### [TASK TO CARRY OUT]
Print the lines that run from the line with "सबसे पहले हम" to the line with "पाठक मंच बुलेटिन", keeping both end lines, exactly as they appear in the entries below, and nothing else.

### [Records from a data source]
::::
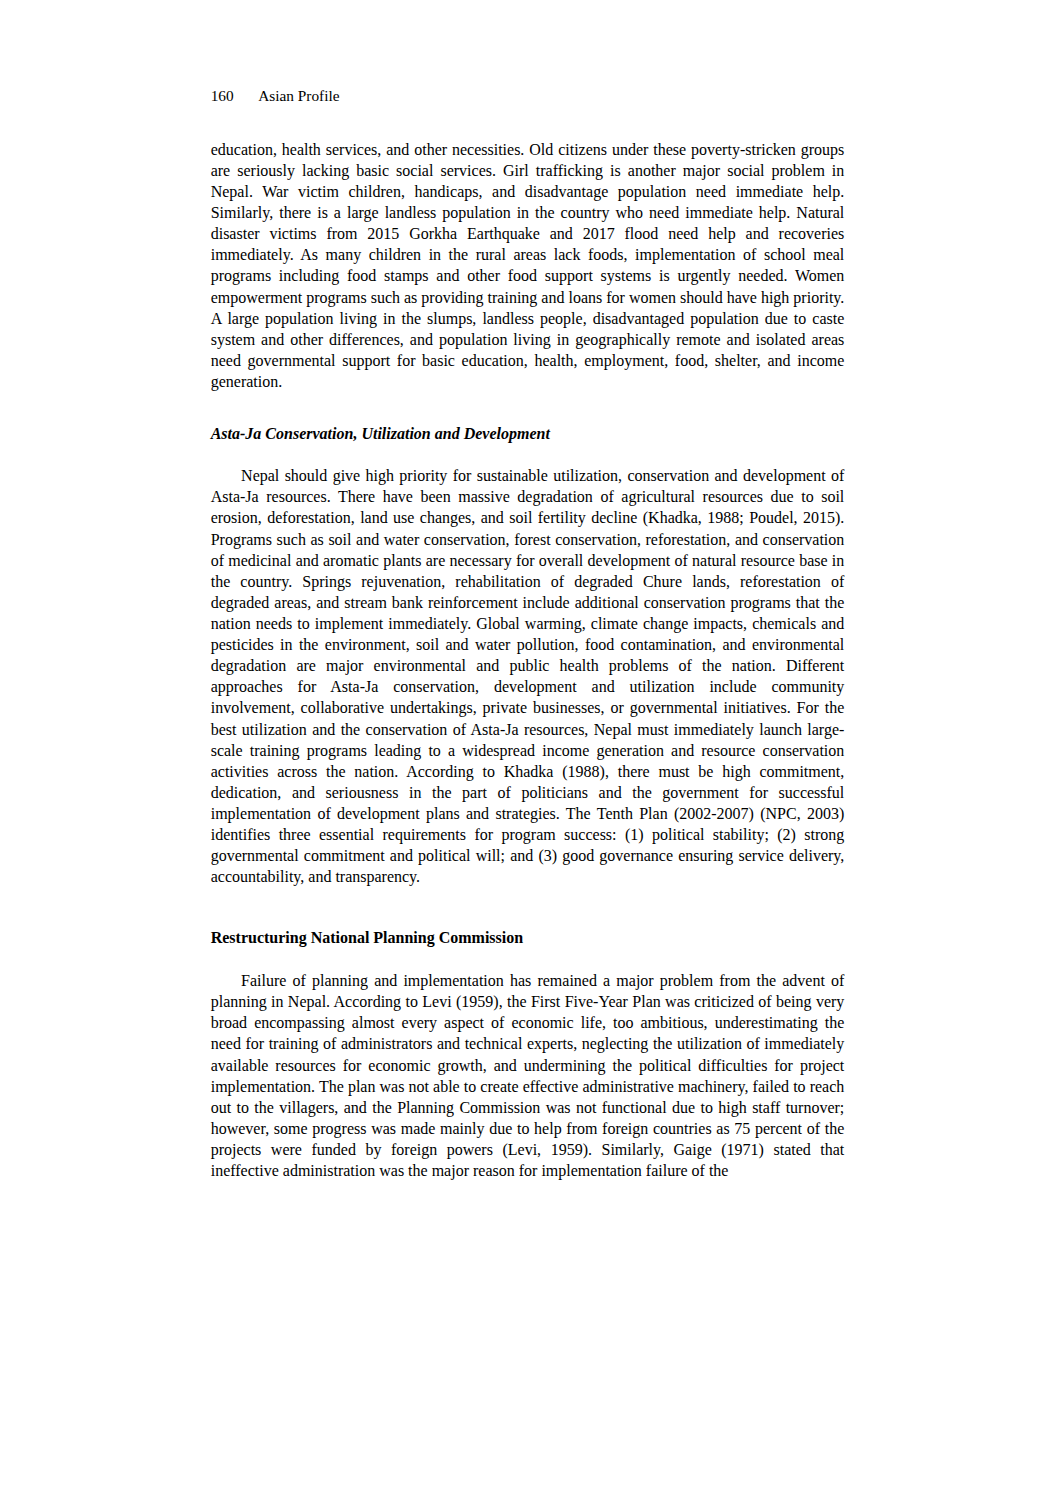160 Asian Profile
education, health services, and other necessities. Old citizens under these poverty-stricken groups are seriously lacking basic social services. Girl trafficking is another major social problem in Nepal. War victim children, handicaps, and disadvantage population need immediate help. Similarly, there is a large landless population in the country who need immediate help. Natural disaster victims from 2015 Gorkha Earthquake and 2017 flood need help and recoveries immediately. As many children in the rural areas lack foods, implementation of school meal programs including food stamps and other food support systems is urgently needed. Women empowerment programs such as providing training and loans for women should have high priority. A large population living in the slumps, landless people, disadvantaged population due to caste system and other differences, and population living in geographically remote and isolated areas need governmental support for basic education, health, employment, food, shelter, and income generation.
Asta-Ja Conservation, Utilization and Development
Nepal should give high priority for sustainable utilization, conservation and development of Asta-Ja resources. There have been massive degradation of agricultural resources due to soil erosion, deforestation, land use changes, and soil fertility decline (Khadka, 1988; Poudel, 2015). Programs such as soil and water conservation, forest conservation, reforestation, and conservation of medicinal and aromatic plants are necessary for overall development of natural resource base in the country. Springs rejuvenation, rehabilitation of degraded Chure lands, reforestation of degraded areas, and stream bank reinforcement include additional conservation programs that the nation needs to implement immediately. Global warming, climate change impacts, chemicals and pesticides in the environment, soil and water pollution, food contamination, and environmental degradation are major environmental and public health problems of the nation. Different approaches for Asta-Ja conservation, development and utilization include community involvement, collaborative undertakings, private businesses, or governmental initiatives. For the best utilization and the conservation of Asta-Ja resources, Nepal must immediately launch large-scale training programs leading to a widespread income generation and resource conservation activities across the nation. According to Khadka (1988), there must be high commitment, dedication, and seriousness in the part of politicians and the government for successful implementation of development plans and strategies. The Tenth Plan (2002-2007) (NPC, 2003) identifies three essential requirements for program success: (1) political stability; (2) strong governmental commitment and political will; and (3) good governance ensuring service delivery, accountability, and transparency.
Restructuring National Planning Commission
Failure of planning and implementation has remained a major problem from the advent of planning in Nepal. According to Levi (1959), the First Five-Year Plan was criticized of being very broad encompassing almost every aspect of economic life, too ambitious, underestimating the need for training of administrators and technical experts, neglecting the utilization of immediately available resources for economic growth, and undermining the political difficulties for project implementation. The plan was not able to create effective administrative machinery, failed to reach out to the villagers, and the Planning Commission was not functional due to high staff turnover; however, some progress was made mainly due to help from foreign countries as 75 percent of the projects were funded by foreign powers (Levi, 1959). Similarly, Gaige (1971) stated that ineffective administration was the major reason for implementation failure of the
::::
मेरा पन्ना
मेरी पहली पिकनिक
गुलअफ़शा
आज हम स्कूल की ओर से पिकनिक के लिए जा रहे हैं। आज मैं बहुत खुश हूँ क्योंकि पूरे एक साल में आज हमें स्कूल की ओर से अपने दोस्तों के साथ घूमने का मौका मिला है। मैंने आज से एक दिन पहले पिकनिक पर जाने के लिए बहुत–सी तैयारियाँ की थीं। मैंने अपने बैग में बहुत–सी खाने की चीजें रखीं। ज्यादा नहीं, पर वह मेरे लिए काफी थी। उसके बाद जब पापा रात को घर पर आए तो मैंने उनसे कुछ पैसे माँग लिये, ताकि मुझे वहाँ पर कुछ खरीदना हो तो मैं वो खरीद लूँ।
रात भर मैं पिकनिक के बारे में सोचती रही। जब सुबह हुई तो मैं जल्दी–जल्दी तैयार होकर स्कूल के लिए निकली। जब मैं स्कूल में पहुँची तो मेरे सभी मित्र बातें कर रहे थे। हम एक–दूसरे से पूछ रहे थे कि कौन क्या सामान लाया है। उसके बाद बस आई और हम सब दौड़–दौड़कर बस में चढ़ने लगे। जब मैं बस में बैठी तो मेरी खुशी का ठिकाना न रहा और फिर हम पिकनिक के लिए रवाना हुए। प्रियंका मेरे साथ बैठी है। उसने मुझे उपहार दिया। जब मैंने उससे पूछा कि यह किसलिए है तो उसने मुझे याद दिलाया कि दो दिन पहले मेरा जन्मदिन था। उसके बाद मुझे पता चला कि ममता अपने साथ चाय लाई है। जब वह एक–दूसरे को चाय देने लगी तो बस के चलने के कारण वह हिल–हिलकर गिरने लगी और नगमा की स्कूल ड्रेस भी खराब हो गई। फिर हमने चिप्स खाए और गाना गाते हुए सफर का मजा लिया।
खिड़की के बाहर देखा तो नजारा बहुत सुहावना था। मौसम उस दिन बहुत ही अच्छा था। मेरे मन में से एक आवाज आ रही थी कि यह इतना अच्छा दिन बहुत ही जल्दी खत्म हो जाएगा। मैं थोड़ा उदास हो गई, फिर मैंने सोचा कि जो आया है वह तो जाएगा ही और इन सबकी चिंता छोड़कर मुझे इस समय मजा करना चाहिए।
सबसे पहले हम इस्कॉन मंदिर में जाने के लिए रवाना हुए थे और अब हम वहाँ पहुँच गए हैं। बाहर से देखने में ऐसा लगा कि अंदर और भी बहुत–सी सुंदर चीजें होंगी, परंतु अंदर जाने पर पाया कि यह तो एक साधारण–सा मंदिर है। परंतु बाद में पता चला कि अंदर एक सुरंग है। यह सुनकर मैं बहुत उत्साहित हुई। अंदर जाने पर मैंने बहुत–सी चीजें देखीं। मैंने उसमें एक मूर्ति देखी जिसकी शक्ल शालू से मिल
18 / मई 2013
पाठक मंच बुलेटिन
::::
### [RESULT FOR THIS EXERCISE]
सबसे पहले हम इस्कॉन मंदिर में जाने के लिए रवाना हुए थे और अब हम वहाँ पहुँच गए हैं। बाहर से देखने में ऐसा लगा कि अंदर और भी बहुत–सी सुंदर चीजें होंगी, परंतु अंदर जाने पर पाया कि यह तो एक साधारण–सा मंदिर है। परंतु बाद में पता चला कि अंदर एक सुरंग है। यह सुनकर मैं बहुत उत्साहित हुई। अंदर जाने पर मैंने बहुत–सी चीजें देखीं। मैंने उसमें एक मूर्ति देखी जिसकी शक्ल शालू से मिल
18 / मई 2013
पाठक मंच बुलेटिन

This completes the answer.